If you look far enough back into American media, you’ll find no shortage of smoke filled offices, but as time went by, public opinion (in part due to scientific discoveries about the true hazards of smoke and second-hand smoke) shifted, and amidst the furor the popularity of cigarettes died down. In 1990, 73% of New Hampshire residents did not smoke, yet a bill that would call for more regulation regarding smoking in the workplace was still met with opposition.
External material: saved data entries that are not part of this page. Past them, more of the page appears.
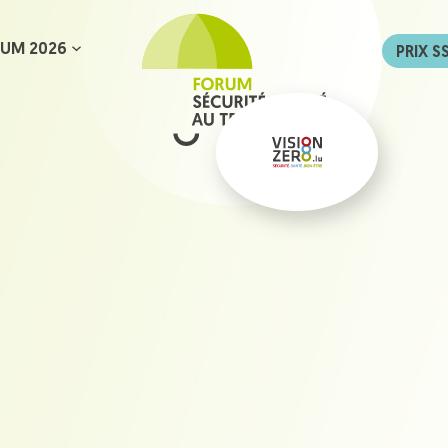
UM 2026
PRIX S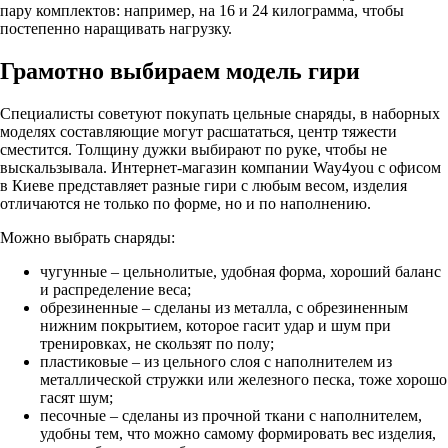
пару комплектов: например, на 16 и 24 килограмма, чтобы
постепенно наращивать нагрузку.
Грамотно выбираем модель гири
Специалисты советуют покупать цельные снаряды, в наборных
моделях составляющие могут расшататься, центр тяжести
сместится. Толщину дужки выбирают по руке, чтобы не
выскальзывала. Интернет-магазин компании Way4you с офисом
в Киеве представляет разные гири с любым весом, изделия
отличаются не только по форме, но и по наполнению.
Можно выбрать снаряды:
чугунные – цельнолитые, удобная форма, хороший баланс
и распределение веса;
обрезиненные – сделаны из металла, с обрезиненным
нижним покрытием, которое гасит удар и шум при
тренировках, не скользят по полу;
пластиковые – из цельного слоя с наполнителем из
металлической стружки или железного песка, тоже хорошо
гасят шум;
песочные – сделаны из прочной ткани с наполнителем,
удобны тем, что можно самому формировать вес изделия,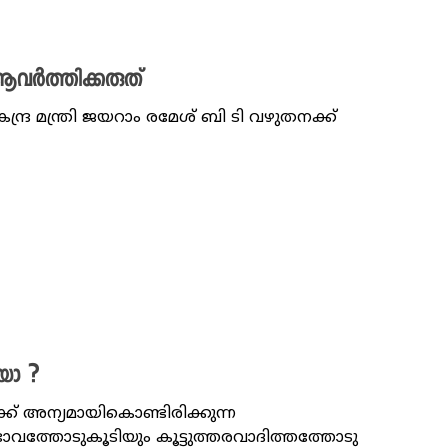
 ആവർത്തിക്കരുത്
്ര മന്ത്രി ജയറാം രമേശ് ബി ടി വഴുതനക്ക്
യോ ?
് അന്യമായികൊണ്ടിരിക്കുന്ന
ാവത്തോടുകൂടിയും കൂട്ടുത്തരവാദിത്തത്തോടു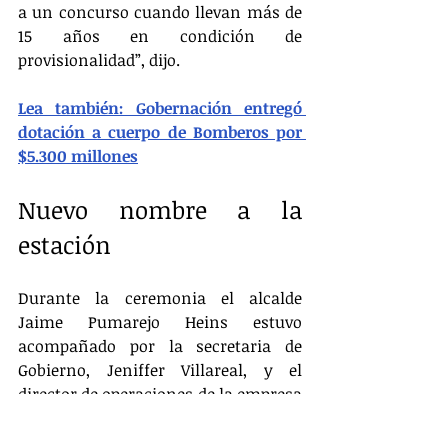
a un concurso cuando llevan más de 
15 años en condición de 
provisionalidad”, dijo. 
Lea también: Gobernación entregó 
dotación a cuerpo de Bomberos por 
$5.300 millones
Nuevo nombre a la 
estación
Durante la ceremonia el alcalde 
Jaime Pumarejo Heins estuvo 
acompañado por la secretaria de 
Gobierno, Jeniffer Villareal, y el 
director de operaciones de la empresa 
Tecnoglass, Christian Daes, empresa 
privada que donó la estación. En el 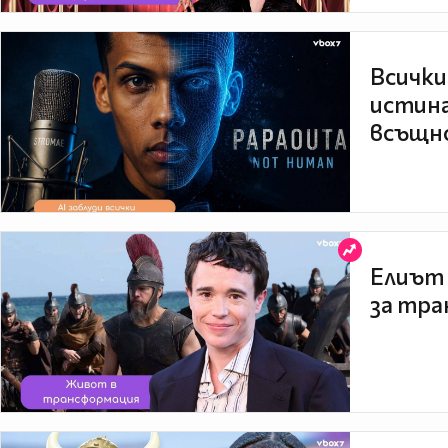
Всички
истина
всъщно
Елиът 
за тра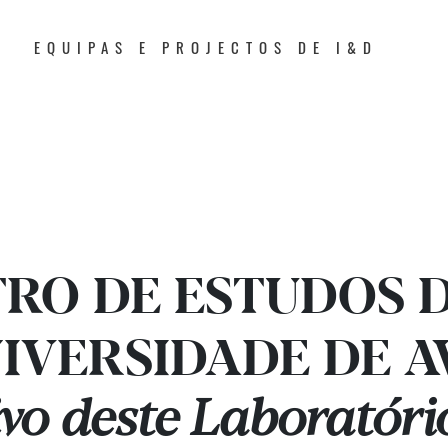
EQUIPAS E PROJECTOS DE I&D
TRO DE ESTUDOS 
NIVERSIDADE DE 
ivo deste Laboratór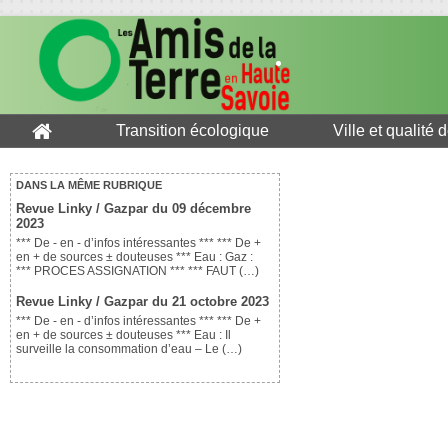
Transition écologique
Ville et qualité 
DANS LA MÊME RUBRIQUE
Revue Linky / Gazpar du 09 décembre
2023
*** De - en - d’infos intéressantes *** *** De +
en + de sources ± douteuses *** Eau : Gaz :
*** PROCES ASSIGNATION *** *** FAUT (…)
Revue Linky / Gazpar du 21 octobre 2023
*** De - en - d’infos intéressantes *** *** De +
en + de sources ± douteuses *** Eau : Il
surveille la consommation d’eau – Le (…)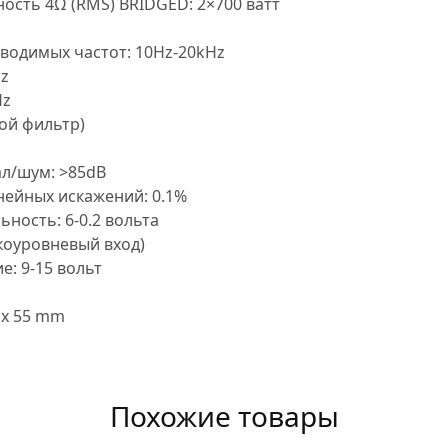
сть 4Ω (RMS) BRIDGED: 2×700 ватт
водимых частот: 10Hz-20kHz
Hz
Hz
ой фильтр)
л/шум: >85dB
ейных искажений: 0.1%
ьность: 6-0.2 вольта
окоуровневый вход)
: 9-15 вольт
 x 55 mm
Похожие товары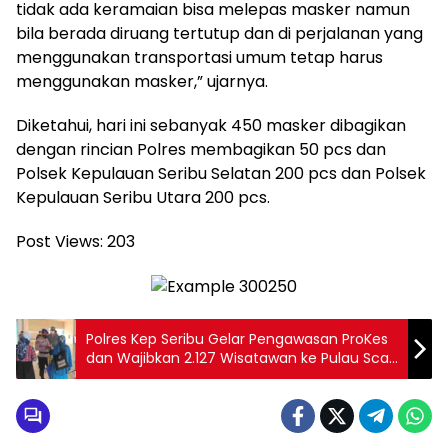
tidak ada keramaian bisa melepas masker namun
bila berada diruang tertutup dan di perjalanan yang
menggunakan transportasi umum tetap harus
menggunakan masker,” ujarnya.
Diketahui, hari ini sebanyak 450 masker dibagikan
dengan rincian Polres membagikan 50 pcs dan
Polsek Kepulauan Seribu Selatan 200 pcs dan Polsek
Kepulauan Seribu Utara 200 pcs.
Post Views:
203
Polres Kep Seribu Gelar Pengawasan ProKes
dan Wajibkan 2.127 Wisatawan ke Pulau Scan
PeduliLindungi di Pelabuhan Kaliadem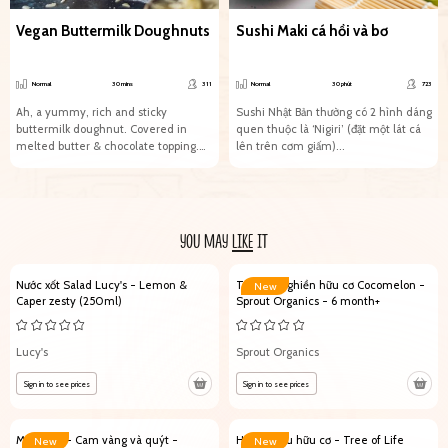
Vegan Buttermilk Doughnuts
Sushi Maki cá hồi và bơ
Normal
30 mins
311
Normal
30 phút
723
Ah, a yummy, rich and sticky
Sushi Nhật Bản thường có 2 hình dáng
buttermilk doughnut. Covered in
quen thuộc là ‘Nigiri’ (đặt một lát cá
melted butter & chocolate topping.
lên trên cơm giấm)...
And it can be 100%...
YOU MAY
LIKE
IT
Nước xốt Salad Lucy's - Lemon &
Trái cây nghiền hữu cơ Cocomelon -
New
Caper zesty (250ml)
Sprout Organics - 6 month+
Lucy's
Sprout Organics
Sign in to see prices
Sign in to see prices
Mứt Pháp - Cam vàng và quýt -
Hạt gai dầu hữu cơ - Tree of Life
New
New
In March of 1990, NHPR reporter Kathy McLaughlan spoke with Portsmouth resident and State Senator Elaine Krasker, and New Hampshire Commerce and Industry Association member Yvonne Nanasi about House Bill 379. The bill was designed to tighten regulations, requiring smoke free workplaces, though it allowed for exceptions if 25% of the employees petitioned the company to implement a designated smoking area. Nanasi, who opposed the bill, cited its literature as being too vague, while Krasker (who sponsored the bill) retaliated with the fact that the language had been in place (within a law regulating smoke in public buildings) for the past 10 years, and had garnered no substantial complaints.
Here’s the full discussion between the two, mediated by Kathy McLaughlan:
Designated and “effectively segregated” smoking areas are now the norm in the granite state, with no workplaces allowing employees to smoke outside of these areas. Furthermore, with the passing of laws such as the 2007 regulation calling for all bars and restaurants to be 100% smoke free, New Hampshire has become further divested of the images of old. In 2010, the Centers for Disease Control and Prevention estimated that non-smokers make up about 83% of the state’s population.